Christians who reject all refugees are 'hypocrites,' pope says

IMAGE: CNS photo/Giorgio Onorati, EPA

By Cindy Wooden

VATICAN CITY (CNS) — Meeting a pilgrimage of Catholics and
Lutherans from Germany, Pope Francis said he does not like “the contradiction
of those who want to defend Christianity in the West, and, on the other hand,
are against refugees and other religions.”

“This is not something I’ve read in books, but I see in
the newspapers and on television every day,” Pope Francis said.

Answering questions from young people in the group Oct. 13,
the pope said, “the sickness or, you can say the sin, that Jesus condemns
most is hypocrisy,” which is precisely what is happening when someone
claims to be a Christian but does not live according to the teaching of Christ.

“You cannot be a Christian without living like a
Christian,” he said. “You cannot be a Christian without practicing
the Beatitudes. You cannot be a Christian without doing what Jesus teaches us
in Matthew 25,” which is to feed the hungry, clothe the naked and welcome
the stranger.

“It’s hypocrisy to call yourself a Christian and chase
away a refugee or someone seeking help, someone who is hungry or thirsty, toss
out someone who is in need of my help,” he said. “If I say I am Christian,
but do these things, I’m a hypocrite.”

Asked what he thought of the Reformation, Pope Francis said
the Christian community is called to continual growth and maturity, and its
entire history has been marked by reform movements “small and not so
small,” some of which were healthy and holy, others which went awry
because of human sin.

“The greatest reformers of the church are the saints,
those men and women who follow the word of God and practice it,” he told
the pilgrims, most of whom came from Martin Luther’s home region of Saxony-Anhalt.

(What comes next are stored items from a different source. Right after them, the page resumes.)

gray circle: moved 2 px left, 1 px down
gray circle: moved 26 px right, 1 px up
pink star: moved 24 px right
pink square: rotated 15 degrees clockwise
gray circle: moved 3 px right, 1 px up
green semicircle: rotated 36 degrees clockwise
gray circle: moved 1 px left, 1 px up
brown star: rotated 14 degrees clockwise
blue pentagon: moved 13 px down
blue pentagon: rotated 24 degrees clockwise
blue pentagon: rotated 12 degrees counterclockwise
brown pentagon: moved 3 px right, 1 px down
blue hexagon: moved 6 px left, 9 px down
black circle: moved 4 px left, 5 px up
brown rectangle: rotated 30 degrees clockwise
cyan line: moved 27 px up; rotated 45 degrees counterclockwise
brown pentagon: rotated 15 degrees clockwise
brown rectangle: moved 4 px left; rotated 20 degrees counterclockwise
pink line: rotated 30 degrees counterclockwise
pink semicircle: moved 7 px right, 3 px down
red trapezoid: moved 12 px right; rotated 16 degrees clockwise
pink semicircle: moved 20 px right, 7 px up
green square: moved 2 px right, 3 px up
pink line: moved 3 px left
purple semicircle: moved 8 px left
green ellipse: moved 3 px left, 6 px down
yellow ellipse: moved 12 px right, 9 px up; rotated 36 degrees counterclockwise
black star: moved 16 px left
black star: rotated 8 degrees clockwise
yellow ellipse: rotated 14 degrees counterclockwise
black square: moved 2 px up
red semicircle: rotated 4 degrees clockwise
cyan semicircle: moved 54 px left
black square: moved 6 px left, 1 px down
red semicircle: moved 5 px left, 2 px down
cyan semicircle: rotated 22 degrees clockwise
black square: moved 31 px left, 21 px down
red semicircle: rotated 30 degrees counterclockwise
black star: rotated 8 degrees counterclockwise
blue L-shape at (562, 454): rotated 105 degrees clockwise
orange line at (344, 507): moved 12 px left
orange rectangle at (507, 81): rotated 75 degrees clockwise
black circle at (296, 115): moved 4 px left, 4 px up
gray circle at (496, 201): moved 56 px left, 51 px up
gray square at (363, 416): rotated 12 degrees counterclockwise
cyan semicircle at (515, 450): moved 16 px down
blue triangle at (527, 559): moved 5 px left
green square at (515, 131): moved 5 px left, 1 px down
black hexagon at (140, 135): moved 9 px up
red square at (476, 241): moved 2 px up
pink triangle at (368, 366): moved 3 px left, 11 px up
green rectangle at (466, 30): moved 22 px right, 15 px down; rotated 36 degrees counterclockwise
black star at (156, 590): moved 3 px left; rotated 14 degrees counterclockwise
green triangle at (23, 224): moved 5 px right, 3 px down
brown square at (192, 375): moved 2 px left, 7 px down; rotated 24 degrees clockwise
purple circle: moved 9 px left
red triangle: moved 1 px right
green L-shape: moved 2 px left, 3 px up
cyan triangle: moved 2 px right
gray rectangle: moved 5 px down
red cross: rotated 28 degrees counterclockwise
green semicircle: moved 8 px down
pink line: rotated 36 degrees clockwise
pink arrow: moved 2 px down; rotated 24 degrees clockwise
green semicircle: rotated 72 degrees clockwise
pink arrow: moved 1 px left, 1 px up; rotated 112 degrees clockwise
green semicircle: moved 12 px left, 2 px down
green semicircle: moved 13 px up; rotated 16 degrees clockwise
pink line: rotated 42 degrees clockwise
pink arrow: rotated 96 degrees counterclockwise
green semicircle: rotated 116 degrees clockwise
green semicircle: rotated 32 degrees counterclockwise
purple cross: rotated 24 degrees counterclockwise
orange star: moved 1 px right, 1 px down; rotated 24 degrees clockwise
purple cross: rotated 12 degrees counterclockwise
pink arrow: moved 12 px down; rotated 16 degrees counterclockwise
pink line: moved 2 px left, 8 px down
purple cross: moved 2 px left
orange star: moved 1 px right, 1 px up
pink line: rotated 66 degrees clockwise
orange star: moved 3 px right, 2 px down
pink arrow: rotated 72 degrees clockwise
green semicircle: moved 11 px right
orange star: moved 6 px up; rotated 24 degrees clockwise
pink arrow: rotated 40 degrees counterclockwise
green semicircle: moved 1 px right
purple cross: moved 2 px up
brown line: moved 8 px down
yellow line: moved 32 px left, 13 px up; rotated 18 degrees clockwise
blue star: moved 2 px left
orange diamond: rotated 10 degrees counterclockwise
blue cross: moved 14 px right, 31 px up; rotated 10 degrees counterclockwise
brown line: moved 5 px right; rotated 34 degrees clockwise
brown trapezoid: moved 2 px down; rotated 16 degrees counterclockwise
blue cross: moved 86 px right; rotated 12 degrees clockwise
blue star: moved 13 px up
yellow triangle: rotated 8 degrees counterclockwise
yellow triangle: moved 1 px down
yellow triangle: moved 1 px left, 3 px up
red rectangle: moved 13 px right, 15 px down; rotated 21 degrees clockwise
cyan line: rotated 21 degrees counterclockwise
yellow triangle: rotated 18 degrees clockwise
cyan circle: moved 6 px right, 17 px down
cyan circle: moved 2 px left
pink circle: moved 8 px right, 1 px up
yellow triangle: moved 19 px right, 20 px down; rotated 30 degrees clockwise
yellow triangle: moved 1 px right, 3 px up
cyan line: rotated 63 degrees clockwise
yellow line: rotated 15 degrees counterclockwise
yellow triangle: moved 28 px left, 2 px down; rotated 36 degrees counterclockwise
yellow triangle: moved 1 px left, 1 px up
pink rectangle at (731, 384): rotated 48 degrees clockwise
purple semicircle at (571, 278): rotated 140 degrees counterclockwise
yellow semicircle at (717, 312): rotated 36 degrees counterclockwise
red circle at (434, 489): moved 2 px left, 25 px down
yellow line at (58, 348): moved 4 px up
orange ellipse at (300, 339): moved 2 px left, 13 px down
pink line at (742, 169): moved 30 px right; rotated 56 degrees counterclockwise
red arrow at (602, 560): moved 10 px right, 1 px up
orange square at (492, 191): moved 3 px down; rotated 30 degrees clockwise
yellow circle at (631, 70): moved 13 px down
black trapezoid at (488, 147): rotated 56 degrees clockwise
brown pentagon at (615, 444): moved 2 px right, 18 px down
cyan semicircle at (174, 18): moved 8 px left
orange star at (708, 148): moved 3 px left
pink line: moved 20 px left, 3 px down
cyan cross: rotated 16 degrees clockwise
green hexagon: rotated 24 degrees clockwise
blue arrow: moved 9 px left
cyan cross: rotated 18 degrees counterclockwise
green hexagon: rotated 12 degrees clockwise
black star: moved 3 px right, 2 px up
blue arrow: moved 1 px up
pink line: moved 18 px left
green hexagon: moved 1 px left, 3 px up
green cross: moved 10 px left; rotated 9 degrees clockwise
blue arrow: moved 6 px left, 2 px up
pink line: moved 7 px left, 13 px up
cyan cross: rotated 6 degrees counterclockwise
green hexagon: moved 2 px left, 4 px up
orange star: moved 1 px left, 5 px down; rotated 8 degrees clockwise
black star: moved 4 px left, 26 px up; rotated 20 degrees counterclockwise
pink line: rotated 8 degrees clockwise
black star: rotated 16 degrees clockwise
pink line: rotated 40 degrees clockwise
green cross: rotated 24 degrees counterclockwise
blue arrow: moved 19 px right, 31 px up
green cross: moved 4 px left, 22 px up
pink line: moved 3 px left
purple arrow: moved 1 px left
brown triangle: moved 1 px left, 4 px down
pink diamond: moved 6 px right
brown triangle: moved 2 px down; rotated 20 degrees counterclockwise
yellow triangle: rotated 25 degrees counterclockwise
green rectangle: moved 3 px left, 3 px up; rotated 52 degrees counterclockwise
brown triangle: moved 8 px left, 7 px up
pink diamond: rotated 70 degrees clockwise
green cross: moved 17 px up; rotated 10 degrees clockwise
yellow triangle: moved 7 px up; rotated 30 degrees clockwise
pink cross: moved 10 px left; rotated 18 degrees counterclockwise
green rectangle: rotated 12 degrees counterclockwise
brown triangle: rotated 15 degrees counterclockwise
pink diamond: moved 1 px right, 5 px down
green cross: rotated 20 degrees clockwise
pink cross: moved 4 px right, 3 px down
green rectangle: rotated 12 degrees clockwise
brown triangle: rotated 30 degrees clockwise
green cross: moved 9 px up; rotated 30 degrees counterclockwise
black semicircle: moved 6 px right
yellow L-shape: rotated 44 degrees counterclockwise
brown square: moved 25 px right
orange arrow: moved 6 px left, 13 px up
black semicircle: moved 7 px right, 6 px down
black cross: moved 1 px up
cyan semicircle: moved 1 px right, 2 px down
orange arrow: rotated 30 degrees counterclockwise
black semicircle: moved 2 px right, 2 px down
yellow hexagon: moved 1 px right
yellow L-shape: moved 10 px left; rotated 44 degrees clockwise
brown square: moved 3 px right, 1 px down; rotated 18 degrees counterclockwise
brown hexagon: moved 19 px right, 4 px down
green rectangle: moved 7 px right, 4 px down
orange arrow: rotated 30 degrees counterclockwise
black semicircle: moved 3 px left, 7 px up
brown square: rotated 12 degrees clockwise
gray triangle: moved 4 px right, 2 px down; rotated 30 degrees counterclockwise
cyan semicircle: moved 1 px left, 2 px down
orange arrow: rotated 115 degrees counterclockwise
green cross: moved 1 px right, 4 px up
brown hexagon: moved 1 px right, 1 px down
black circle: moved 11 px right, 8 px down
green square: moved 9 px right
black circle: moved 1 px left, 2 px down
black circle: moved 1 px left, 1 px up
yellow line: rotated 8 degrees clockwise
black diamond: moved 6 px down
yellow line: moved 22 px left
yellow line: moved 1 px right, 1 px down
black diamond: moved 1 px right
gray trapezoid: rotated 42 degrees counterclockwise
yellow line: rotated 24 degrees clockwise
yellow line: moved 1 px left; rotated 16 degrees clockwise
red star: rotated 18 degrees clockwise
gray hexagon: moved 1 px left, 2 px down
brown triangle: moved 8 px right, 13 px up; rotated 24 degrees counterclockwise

In his formal talk to the group, Pope Francis said
Christians must praise God that, in the past 50 years, Catholics and Lutherans
have moved “from conflict to communion. We already have traveled an important
part of the road together.”

Noting that he would go to Lund, Sweden, at the end of the
month to participate with Lutheran leaders in opening commemorations of the
500th anniversary of the Protestant Reformation, Pope Francis said an important
part of the commemoration would be a joint commitment to working together in a
world “thirsting for God and his mercy.”

The world needs Christians to witness God’s mercy
“through service to the poorest, the sick (and) those who have abandoned
their homelands in search of a better future for themselves and their
families,” he said.

“In putting ourselves at the
service of the neediest,” Pope Francis said, “we will experience that
we already are united; it is God’s mercy that unites us.”